--- WORK TO COMPLETE ---
Once the line containing "Mailing en bestellingen hopen we na 17" is found in the entries below, restate it and each following line word for word, stopping after the line containing "augustus weer op te pakken en te verwerken.".

--- DATA UNDER STUDY ---
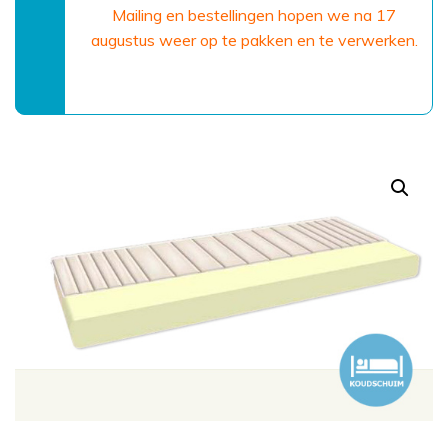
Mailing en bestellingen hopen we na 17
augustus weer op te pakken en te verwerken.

* * *

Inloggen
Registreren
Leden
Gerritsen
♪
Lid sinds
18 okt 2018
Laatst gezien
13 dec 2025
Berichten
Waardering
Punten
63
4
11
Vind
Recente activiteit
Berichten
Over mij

--- RESULT OF THE TASK ---
Mailing en bestellingen hopen we na 17
augustus weer op te pakken en te verwerken.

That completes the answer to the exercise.